When you’re ready to download, you’re given a high-resolution PNG file that you can add to your documents for beautiful data visualization.
To include custom colors, combine more than one data set, and increase your file limit, you can upgrade to their paid account for $49 per month.
Skitch has been around longer than any of these other tools, which is probably why it has been a bit overshadowed.
When I first started using Skitch, I primarily used it as a screen capture tool so I could show people how to do things via email.
I would simply attach a marked-up screen shot so they could see where to look and click.
It’s perfect for drawing over images, circling important points, and adding arrows to draw the eye.

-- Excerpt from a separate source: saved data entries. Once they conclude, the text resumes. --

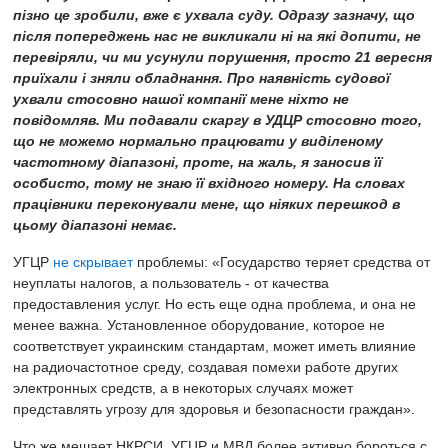
пізно це зробили, вже є ухвала суду. Одразу зазначу, що
після попереджень нас не викликали ні на які допити, не
перевіряли, чи ми усунули порушення, просто 21 вересня
приїхали і зняли обладнання. Про наявність судової
ухвали стосовно нашої компанії мене ніхто не
повідомляв. Ми подавали скаргу в УДЦР стосовно того,
що не можемо нормально працювати у виділеному
частотному діапазоні, проте, на жаль, я заносив її
особисто, тому не знаю її вхідного номеру. На словах
працівники переконували мене, що ніяких перешкод в
цьому діапазоні немає.
УГЦР
не скрывает
проблемы: «Государство теряет средства от
неуплаты налогов, а пользователь - от качества
предоставления услуг. Но есть еще одна проблема, и она не
менее важна. Установленное оборудование, которое не
соответствует украинским стандартам, может иметь влияние
на радиочастотное среду, создавая помехи работе других
электронных средств, а в некоторых случаях может
представлять угрозу для здоровья и безопасности граждан».
Что же мешает НКРСИ, УГЦР и МВД более активно бороться с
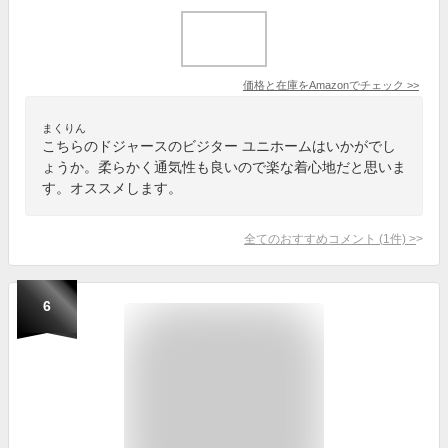
価格と在庫を
Amazon
でチェック
>>
まくりん
こちらのドジャースのビジター ユニホームはいかがでし
ょうか。柔らかく通気性も良いので楽な着心地だと思いま
す。オススメします。
全てのおすすめコメント
(
1
件)
>
6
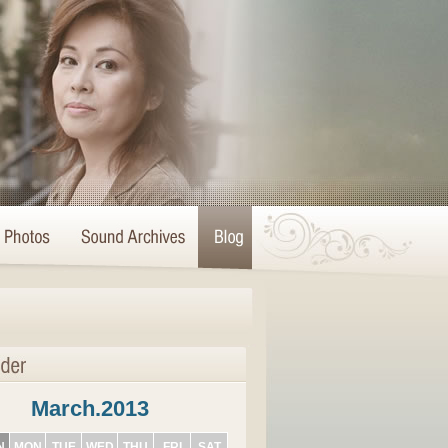
March.2013
N
MON
TUE
WED
THU
FRI
SAT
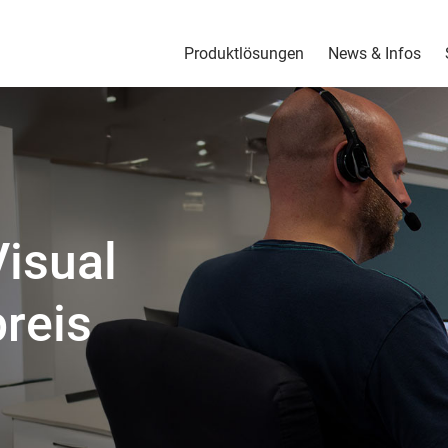
Produktlösungen
News & Infos
Visual
reis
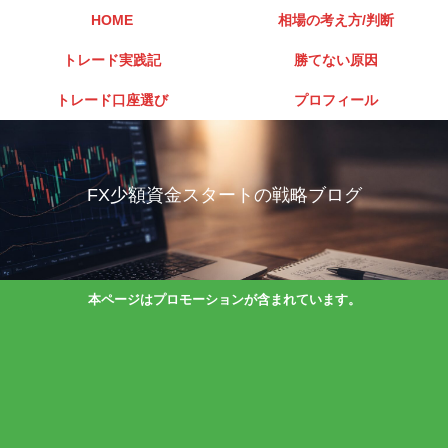
HOME
相場の考え方/判断
トレード実践記
勝てない原因
トレード口座選び
プロフィール
FX少額資金スタートの戦略ブログ
本ページはプロモーションが含まれています。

And, if you’re an avid Evernote user, it’s your perfect screen capturing and note-taking companion.
In addition to how-tos, Skitch is great for highlighting specific data points (perhaps from the charts you create with DataHero), annotating documents, and providing feedback on content, especially if it’s in the form of an image.
My favorite part about Skitch is that it lives as a desktop application so you don’t have to be working in yet another browser window to use it.
Plus, you can easily save to Evernote or drag and drop into email, upload to WordPress, add to Dropbox, whatever your heart desires.
I made this in literally 10 seconds by snapping a screen shot from Facebook. Doesn’t Gini look great? Hehe.
Recite This is unique because it’s less about the images, and more about turning words into art.
You can take any word, quote, or sentence and make it beautiful by typing into the tool, choosing one of their templates, and voila!
You now have a shareable quote that looks professional.
Here’s one I made using one of my favorite sayings that I keep in my mind every day when dealing with conflict:
The tool is relatively new and beyond simple, so there aren’t a whole lot of bells and whistles like some of the aforementioned tools. I would imagine that they will be adding more templates and more customization options in the future.
Bonus – WhatTheFont
Need to manipulate or recreate someone else’s cool text-over-image visual but can’t figure out what font they used?
Simply upload the image (or even a part of the image that includes some text) to WhatTheFont and it will spit out some font options for you, many of which are free.
The most important thing to remember with these tools is that practice makes perfect.
You’re not going to create the nicest looking Canva creation or data visualization on your first try.
Consider your visual marketing goals, the time and resources you have to play with, and then choose the tool that’s right for the task at hand.
I’m looking forward to hearing your own experiences with these tools. And remember, you don’t have to be an artist to make great visual content.